» Work item
Put everything in the records below, from the line containing "Oringin: iterate one" down to the line containing "Spring Web MVC", into a numbered list with one line per item, including both of those lines and leaving out blank lines.

» Input
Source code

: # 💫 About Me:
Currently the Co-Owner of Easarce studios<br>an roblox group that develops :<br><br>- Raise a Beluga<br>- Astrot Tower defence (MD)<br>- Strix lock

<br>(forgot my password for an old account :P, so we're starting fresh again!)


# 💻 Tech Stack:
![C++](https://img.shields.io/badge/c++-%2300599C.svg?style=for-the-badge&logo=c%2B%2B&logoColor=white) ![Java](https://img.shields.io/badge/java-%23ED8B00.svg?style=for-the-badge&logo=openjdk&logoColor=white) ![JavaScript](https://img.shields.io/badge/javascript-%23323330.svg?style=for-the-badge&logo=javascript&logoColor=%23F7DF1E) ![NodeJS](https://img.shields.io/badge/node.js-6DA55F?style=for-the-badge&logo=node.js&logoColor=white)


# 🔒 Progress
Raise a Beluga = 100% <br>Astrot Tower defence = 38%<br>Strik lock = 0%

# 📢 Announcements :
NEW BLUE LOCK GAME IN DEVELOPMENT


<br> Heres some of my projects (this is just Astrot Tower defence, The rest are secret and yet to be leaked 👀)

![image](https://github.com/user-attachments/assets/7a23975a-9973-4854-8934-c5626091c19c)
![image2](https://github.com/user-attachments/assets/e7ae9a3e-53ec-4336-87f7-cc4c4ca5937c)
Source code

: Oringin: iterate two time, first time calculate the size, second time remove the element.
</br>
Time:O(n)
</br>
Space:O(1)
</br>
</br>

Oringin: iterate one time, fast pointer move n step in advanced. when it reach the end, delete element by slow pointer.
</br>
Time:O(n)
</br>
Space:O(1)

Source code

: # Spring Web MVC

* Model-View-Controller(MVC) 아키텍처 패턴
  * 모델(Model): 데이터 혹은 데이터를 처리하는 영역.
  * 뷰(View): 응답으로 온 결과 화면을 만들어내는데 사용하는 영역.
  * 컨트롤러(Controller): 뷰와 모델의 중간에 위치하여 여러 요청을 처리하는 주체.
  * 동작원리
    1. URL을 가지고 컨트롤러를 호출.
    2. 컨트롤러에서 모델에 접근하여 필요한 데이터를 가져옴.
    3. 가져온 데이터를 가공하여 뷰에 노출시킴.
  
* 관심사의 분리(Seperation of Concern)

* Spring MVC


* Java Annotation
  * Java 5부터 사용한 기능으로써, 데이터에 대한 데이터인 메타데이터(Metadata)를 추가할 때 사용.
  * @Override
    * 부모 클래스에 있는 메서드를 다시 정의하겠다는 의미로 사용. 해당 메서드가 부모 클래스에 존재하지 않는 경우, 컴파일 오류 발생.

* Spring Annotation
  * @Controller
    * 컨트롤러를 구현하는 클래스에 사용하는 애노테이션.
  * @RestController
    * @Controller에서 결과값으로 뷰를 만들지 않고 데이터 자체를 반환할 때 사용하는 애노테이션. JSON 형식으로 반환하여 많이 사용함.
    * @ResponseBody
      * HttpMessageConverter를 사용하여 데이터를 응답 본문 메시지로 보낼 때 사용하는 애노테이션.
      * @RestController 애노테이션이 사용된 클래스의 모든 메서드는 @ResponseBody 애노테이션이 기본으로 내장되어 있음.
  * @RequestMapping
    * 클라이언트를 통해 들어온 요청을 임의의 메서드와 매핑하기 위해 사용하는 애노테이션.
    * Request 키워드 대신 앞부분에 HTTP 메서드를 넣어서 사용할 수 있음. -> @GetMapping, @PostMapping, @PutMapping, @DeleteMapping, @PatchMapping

» Solved problem
1. Oringin: iterate one time, fast pointer move n step in advanced. when it reach the end, delete element by slow pointer.
2. </br>
3. Time:O(n)
4. </br>
5. Space:O(1)
6. Source code
7. : # Spring Web MVC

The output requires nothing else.